> Given task 1
Answer these questions from the adoption text:
(a) Which country do the opening questions name?
(b) The writer's love for her daughter is no less than her love for whom?
(c) What kind of adoption did the family feel drawn to?
> Given task 2
Write what comes next in the adoption text, after its last sentence.

** Start of Document extract **

Are you sure you want to adopt? I am sure you can have another child of your own?
Why wouldn't you adopt a child in the US, there are plenty of orphans here?
Why Ethiopia, just because it is something different?
Are you sure the child will not have HIV?

Hmm, I answered these questions as nicely as I could, but now that I have some experience with this I probably would not be as nice. First of all, "Why the heck would anyone not want to adopt a child in need of a home?". There are millions of orphans in this world and EVERY child deserves a forever family. For some reason people seemed to get caught up on the idea that a adopted child is not the parent's "real child". I have to say that the amount of love I feel for my daughter is no less then what I feel for my son. She is in every way "my child". As far as the international versus domestic question, this is a very personal decision. For various reasons we felt drawn to international adoption. Again once we decided to adopt internationally the choice of which country is also a very personal one. Each country has differences in the amount of time that a family waits to receive a referral and travel to their child, differences in the paperwork required, the fees to be funded, and level of care that the children receive in country, and the requirements of the country for whether parents are even eligible or not to adopt from that country.

** End of Document extract **
** Start of Stored records **

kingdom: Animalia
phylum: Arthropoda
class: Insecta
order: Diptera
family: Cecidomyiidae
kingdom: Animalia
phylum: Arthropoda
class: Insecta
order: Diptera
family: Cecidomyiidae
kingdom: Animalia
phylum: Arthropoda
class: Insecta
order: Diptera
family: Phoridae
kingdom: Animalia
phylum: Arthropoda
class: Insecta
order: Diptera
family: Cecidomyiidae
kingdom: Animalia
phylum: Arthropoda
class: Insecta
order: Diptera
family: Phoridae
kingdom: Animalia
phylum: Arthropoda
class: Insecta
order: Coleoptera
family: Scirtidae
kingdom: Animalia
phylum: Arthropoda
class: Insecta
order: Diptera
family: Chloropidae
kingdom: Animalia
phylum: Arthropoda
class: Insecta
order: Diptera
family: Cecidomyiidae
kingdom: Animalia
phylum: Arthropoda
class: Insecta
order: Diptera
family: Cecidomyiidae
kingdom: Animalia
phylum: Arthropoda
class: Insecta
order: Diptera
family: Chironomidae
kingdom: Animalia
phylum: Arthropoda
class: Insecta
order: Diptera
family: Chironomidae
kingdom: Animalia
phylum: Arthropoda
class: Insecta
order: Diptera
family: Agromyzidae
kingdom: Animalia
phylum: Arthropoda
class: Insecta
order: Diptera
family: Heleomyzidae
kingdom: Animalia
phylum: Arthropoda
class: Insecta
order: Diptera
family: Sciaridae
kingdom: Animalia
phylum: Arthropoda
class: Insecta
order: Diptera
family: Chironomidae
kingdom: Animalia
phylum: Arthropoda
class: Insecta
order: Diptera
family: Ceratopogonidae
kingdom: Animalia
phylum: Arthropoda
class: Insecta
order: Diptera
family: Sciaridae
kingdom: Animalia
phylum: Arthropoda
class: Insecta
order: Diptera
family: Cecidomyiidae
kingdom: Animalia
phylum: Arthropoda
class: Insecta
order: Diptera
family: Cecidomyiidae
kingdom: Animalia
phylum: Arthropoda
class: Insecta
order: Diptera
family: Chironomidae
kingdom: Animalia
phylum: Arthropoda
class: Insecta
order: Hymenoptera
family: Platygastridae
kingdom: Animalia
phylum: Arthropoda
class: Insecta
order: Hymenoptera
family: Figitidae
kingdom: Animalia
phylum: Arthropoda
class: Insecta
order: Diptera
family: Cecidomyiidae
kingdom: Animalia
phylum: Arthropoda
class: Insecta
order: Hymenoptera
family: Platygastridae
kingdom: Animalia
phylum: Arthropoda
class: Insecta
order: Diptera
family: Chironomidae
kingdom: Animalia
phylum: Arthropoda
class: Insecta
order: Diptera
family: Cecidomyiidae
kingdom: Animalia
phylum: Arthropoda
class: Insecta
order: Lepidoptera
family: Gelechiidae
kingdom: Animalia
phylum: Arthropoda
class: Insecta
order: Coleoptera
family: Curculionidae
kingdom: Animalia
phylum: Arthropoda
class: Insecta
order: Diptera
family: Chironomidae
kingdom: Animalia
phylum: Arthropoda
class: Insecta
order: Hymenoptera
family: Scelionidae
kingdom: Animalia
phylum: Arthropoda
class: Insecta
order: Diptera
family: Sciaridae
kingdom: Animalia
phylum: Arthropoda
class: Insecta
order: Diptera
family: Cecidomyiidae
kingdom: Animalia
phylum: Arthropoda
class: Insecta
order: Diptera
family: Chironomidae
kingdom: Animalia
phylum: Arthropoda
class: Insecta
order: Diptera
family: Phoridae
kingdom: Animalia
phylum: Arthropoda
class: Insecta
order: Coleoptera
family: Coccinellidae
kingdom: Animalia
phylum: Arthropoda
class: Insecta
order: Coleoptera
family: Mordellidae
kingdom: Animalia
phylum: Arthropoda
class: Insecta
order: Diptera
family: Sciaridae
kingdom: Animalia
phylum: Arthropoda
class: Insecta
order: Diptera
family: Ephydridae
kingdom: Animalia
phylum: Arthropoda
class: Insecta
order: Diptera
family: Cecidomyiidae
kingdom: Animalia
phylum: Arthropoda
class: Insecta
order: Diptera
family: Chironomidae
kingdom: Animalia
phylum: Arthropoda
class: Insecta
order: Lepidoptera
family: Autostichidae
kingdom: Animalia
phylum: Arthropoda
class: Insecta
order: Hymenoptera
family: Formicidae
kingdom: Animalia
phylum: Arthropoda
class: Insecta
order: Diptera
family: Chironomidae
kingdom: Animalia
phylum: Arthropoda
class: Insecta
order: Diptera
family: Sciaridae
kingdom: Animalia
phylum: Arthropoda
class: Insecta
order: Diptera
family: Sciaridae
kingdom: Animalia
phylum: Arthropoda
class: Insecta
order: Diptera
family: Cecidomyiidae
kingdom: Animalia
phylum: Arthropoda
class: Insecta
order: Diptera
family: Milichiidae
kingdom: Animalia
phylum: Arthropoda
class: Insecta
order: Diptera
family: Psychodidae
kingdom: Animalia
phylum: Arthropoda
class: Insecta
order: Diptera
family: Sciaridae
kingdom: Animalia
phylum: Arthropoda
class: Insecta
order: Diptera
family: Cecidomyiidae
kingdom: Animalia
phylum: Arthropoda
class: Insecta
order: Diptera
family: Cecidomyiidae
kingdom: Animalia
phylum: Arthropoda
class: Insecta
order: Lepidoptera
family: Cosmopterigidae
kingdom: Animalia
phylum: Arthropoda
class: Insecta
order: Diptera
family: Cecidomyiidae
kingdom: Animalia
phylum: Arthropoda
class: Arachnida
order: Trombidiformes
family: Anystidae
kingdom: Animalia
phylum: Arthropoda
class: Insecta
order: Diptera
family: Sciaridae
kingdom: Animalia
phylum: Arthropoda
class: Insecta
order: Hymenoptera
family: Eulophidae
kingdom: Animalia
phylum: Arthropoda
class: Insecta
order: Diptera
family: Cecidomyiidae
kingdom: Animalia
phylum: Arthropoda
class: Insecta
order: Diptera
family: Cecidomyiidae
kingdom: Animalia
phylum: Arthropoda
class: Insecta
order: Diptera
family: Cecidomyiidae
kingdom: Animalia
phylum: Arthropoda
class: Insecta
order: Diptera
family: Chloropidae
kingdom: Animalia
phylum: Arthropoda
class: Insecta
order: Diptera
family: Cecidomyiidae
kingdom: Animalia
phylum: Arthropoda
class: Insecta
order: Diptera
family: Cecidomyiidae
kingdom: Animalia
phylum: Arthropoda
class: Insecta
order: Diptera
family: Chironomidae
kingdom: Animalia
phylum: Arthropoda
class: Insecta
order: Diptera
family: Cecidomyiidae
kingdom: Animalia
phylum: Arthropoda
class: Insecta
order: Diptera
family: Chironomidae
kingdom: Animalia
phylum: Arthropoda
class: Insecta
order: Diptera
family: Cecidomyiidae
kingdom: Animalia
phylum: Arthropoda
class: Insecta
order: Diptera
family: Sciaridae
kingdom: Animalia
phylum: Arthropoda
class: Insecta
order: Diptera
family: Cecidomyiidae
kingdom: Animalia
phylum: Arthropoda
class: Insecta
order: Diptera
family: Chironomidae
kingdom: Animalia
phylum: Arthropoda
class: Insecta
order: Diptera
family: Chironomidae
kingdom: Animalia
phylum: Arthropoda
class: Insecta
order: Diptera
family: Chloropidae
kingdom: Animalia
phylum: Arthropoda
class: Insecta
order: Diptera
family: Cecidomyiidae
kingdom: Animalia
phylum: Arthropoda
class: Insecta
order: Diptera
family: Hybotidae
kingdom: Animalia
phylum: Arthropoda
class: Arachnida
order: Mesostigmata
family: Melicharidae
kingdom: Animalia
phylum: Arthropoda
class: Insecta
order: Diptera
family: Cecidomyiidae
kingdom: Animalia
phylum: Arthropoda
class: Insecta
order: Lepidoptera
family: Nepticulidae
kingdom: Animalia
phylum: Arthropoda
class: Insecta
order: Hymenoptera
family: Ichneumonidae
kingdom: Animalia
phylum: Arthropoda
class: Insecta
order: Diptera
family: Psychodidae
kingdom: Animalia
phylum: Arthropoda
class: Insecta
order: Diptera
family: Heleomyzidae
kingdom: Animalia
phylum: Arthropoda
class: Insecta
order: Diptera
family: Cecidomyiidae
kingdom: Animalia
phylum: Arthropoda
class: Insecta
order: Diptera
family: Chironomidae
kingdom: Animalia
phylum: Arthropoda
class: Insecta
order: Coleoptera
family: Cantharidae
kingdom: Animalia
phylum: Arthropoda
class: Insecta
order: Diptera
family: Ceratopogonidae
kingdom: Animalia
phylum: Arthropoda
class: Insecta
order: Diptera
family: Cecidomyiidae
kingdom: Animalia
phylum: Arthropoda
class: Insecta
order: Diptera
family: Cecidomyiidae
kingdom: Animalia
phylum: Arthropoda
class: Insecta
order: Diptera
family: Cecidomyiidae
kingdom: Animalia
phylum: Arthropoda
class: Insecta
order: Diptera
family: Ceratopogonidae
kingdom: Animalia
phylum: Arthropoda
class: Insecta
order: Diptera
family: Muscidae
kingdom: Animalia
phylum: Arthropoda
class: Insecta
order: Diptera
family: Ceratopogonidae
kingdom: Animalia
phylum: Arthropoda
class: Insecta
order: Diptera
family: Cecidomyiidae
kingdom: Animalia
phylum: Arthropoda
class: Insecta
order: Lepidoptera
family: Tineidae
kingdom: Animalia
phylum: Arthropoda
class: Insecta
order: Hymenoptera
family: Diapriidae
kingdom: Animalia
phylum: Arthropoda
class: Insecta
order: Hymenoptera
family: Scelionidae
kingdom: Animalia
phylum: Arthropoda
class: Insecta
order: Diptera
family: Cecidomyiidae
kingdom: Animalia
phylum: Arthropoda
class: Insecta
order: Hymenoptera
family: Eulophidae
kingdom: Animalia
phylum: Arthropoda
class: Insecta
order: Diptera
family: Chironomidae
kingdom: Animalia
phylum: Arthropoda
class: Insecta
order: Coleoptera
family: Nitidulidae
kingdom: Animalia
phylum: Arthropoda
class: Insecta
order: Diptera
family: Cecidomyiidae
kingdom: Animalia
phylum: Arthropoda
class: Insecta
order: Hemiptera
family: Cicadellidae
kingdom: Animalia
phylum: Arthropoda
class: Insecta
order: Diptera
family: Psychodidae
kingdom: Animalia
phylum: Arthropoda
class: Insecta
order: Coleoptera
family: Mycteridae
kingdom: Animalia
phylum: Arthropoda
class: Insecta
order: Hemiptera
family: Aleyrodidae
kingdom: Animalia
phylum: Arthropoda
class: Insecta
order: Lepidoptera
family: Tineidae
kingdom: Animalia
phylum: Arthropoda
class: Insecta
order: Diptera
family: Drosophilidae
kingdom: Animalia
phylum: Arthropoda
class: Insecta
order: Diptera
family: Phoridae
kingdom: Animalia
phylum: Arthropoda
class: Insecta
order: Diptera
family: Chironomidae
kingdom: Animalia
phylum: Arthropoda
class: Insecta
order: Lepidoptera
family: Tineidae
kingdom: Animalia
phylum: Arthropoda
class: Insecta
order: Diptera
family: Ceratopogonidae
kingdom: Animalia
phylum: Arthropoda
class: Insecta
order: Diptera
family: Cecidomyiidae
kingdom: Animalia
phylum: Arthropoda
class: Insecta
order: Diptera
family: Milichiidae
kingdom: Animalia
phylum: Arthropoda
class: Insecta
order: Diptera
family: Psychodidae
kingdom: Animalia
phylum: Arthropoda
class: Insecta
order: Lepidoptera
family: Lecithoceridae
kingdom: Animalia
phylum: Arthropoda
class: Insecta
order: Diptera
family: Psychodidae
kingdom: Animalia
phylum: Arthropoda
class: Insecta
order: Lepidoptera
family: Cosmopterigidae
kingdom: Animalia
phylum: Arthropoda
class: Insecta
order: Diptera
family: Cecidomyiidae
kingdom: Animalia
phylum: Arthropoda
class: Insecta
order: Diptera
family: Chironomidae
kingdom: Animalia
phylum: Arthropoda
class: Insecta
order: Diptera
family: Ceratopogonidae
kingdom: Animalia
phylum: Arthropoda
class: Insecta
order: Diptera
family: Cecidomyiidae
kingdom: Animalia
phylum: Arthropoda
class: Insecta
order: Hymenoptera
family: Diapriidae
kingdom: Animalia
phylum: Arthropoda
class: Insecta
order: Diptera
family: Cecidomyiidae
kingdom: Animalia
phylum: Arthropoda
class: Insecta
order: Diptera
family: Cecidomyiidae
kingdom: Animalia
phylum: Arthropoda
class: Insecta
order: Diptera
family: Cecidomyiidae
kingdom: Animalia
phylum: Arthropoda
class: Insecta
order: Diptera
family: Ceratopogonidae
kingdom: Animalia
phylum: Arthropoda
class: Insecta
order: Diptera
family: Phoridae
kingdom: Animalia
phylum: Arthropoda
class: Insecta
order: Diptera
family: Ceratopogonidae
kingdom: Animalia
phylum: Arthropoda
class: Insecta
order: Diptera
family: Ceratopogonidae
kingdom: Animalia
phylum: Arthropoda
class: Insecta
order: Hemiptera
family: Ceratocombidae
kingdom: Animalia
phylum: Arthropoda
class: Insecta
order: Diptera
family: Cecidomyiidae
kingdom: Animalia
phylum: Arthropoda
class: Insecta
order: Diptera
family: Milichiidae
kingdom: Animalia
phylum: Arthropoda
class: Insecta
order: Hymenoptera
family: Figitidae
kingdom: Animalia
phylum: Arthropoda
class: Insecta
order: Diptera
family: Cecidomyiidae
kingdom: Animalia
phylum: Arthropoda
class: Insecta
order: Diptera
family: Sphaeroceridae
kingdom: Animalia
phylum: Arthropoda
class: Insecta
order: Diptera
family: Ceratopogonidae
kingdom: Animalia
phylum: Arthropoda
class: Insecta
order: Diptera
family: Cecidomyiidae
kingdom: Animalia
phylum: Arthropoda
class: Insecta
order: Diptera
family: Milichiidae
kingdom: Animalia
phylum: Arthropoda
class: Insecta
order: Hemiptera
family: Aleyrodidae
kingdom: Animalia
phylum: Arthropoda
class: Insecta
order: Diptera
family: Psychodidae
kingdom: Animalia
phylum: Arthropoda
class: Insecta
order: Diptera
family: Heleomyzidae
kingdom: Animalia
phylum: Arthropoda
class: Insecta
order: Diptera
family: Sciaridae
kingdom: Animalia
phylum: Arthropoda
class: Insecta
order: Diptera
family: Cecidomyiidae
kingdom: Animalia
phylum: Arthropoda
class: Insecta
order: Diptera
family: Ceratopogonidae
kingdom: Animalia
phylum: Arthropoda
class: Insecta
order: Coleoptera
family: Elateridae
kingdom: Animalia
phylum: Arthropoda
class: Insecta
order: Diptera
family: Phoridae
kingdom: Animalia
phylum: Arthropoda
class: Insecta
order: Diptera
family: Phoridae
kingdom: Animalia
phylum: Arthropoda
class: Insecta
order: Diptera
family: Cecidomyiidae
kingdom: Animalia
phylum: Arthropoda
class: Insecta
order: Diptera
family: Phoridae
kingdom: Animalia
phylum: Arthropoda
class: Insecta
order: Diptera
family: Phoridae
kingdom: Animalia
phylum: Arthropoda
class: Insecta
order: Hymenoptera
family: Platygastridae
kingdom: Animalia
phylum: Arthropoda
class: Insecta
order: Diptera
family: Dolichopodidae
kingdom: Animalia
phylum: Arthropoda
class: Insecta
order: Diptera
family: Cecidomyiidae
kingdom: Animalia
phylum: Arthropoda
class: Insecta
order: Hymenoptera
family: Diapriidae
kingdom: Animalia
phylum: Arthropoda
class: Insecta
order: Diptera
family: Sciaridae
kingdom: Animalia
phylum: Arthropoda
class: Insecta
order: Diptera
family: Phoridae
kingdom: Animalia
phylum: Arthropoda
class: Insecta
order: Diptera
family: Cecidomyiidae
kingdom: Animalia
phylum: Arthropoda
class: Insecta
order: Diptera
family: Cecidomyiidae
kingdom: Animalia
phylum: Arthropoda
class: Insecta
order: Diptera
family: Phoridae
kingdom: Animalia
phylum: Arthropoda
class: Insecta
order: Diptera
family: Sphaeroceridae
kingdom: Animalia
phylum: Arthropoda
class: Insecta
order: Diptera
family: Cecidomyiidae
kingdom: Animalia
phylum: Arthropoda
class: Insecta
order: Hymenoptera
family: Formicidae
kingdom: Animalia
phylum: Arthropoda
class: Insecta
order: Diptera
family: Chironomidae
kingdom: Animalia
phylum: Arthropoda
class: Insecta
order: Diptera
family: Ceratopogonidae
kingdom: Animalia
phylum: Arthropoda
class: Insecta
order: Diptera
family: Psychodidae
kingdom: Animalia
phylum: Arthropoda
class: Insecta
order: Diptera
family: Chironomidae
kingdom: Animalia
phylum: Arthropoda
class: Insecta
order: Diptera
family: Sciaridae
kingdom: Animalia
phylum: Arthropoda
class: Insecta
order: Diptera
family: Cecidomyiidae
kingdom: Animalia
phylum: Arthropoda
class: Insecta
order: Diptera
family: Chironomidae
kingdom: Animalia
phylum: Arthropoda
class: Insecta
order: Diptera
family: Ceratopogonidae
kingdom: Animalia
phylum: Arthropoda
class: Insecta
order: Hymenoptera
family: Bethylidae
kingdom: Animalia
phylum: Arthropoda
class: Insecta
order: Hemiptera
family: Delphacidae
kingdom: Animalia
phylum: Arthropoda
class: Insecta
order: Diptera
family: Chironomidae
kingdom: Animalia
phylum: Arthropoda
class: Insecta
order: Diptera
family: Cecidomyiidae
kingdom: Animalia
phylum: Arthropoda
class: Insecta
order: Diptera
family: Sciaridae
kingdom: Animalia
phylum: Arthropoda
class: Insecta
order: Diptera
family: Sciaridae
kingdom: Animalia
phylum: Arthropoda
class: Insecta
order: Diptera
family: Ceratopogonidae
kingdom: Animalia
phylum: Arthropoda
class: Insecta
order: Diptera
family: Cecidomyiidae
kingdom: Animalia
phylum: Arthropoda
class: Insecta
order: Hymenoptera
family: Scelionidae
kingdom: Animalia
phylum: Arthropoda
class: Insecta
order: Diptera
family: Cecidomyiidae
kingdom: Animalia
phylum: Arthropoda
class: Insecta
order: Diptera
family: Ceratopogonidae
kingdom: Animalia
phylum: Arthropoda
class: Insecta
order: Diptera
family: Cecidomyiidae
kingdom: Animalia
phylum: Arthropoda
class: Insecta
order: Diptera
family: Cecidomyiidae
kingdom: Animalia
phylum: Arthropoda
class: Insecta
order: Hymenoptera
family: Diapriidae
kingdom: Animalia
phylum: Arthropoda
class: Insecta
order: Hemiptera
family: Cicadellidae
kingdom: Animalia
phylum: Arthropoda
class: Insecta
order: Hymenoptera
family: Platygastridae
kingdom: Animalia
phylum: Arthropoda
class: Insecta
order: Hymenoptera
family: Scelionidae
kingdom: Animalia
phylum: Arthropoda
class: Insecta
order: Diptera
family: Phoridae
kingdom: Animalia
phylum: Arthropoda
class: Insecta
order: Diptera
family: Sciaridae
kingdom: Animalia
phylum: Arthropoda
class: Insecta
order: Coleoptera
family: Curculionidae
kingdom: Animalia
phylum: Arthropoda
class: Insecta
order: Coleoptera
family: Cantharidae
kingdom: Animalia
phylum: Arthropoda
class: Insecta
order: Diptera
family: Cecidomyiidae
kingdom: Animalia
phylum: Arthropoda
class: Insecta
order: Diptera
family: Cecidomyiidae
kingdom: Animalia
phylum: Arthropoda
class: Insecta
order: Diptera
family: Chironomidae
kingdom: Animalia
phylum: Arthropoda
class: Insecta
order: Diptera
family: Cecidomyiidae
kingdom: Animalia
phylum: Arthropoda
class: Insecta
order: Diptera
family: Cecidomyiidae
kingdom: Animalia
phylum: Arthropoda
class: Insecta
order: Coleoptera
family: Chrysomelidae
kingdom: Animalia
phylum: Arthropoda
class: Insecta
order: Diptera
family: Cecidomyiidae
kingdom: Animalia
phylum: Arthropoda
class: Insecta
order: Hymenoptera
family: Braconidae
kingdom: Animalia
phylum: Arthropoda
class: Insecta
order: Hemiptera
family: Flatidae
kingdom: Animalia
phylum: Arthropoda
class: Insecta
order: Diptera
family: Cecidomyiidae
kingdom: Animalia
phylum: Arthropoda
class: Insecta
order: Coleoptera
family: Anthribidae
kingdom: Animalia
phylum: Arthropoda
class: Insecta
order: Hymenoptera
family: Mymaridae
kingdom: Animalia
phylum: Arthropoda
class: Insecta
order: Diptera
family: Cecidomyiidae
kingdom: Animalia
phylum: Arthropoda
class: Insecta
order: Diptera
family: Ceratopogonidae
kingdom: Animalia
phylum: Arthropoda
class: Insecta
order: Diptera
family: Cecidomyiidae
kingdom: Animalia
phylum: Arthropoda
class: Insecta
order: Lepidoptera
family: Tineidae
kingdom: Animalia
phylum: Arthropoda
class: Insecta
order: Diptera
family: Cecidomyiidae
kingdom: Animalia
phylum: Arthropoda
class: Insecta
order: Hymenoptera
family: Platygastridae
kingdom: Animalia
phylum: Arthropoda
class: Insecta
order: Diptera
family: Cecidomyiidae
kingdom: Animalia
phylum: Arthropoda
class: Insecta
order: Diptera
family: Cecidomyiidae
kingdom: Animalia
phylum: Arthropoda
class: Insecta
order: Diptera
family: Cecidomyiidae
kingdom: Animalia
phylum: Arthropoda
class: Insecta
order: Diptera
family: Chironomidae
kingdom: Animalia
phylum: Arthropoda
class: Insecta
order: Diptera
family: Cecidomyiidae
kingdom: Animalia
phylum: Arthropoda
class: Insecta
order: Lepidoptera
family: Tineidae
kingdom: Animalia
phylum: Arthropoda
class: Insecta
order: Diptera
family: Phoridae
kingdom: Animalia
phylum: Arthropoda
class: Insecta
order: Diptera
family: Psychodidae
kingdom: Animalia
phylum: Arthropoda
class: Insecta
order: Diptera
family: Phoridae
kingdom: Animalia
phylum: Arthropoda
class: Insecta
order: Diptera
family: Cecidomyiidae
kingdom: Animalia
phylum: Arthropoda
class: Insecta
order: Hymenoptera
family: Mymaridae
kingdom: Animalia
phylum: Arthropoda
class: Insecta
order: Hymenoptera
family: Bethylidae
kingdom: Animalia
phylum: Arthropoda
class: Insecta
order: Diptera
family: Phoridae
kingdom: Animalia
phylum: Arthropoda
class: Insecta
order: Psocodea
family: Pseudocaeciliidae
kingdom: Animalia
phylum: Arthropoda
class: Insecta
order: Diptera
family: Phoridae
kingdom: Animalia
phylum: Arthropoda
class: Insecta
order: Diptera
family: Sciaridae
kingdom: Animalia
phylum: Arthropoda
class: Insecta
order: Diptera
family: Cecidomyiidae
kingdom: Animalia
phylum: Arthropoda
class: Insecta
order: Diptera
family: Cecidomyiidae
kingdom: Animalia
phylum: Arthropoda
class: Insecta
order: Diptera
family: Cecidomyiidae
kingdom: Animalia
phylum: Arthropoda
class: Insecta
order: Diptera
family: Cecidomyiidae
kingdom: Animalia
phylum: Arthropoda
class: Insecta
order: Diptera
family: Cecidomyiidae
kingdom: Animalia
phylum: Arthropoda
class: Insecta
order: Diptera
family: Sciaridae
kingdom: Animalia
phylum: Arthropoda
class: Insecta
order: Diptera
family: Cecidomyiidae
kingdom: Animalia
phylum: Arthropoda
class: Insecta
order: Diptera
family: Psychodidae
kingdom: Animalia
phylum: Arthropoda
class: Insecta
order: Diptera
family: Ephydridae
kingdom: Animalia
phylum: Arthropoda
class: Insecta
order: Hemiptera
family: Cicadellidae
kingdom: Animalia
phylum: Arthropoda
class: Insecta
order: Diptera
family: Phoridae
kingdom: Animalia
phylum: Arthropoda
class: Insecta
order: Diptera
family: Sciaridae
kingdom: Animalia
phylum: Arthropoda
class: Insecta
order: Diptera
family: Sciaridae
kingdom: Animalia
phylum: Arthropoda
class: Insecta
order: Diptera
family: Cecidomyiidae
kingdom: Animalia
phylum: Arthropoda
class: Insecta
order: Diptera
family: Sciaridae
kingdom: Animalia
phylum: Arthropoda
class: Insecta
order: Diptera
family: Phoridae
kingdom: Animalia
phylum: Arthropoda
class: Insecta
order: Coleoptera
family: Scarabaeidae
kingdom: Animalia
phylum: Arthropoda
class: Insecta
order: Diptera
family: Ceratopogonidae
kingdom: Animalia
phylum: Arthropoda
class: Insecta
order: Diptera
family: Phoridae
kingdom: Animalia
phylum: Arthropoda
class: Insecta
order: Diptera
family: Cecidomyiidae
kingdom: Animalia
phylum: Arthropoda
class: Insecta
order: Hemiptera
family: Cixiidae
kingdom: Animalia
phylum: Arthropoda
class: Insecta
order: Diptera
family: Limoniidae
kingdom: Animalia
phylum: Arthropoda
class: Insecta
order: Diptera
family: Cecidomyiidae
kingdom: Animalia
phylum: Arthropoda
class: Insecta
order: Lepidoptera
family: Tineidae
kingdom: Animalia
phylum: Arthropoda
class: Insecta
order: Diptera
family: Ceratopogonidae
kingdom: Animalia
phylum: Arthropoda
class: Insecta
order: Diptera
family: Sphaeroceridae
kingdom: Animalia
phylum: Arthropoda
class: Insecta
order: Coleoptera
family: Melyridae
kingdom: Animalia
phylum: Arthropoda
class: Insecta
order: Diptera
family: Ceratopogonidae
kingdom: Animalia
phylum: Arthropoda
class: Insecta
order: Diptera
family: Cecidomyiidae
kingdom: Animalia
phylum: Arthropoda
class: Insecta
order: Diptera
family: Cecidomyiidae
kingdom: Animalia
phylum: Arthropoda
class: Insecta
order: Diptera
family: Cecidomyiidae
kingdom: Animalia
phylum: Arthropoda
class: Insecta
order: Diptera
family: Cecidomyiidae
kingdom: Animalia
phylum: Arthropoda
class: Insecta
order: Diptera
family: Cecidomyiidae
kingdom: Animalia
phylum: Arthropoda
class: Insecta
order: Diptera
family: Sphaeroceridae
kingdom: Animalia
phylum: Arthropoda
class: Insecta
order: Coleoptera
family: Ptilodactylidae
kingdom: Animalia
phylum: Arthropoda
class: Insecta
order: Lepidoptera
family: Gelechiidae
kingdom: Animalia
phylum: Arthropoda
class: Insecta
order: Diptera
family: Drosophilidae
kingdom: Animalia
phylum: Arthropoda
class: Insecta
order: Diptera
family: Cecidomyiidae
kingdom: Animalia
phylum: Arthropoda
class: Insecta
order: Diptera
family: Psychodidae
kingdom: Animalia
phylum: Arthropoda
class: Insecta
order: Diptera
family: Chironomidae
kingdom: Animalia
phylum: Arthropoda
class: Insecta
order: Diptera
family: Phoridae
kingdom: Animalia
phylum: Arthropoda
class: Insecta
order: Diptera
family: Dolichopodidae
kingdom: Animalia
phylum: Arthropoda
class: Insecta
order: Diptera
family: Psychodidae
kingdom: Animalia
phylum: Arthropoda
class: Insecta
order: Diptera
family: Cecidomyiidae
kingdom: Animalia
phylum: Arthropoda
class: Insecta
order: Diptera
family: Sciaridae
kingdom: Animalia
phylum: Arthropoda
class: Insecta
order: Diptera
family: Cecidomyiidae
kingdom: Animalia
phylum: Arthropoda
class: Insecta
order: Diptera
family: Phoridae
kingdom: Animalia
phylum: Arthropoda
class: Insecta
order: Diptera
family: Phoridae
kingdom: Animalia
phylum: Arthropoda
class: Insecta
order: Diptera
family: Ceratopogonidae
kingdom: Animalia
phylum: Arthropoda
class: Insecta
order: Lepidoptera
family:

** End of Stored records **

> Result 1
(a) Ethiopia
(b) Her son
(c) International adoption

> Result 2
I did my research and we decided that Ethiopia was the best fit for our first adoption. Orphans come into care in Ethiopia for various reasons. Both of the child's parents may be deceased or one parent may be living and unable to provide for the basic needs of the child. What I know for sure from our experience in Ethiopia is that they love their children dearly and no child is handed over to a orphanage by his or her family without it being the last resort. Adoption from Ethiopia is no longer "unusual" as one person had asked me. In 2008 1,724 children were adopted from Ethiopia into the US and this does not include the number of children going into homes in European countries. Unfortunately international adoption is not perfect and as country programs grow the challenge of ensuring ethical practices will increase. This is probably a whole new topic for another day. What I do know is that there are no easy solutions on how to correct the situation that results in millions of orphans in the first place. I am the first to admit that adoption is not the answer to the world's "orphan crisis". Yet there continues to be a enormous need for willing adoptive parents, particularly those who would be open to a child with special needs, a sibling group or a older child.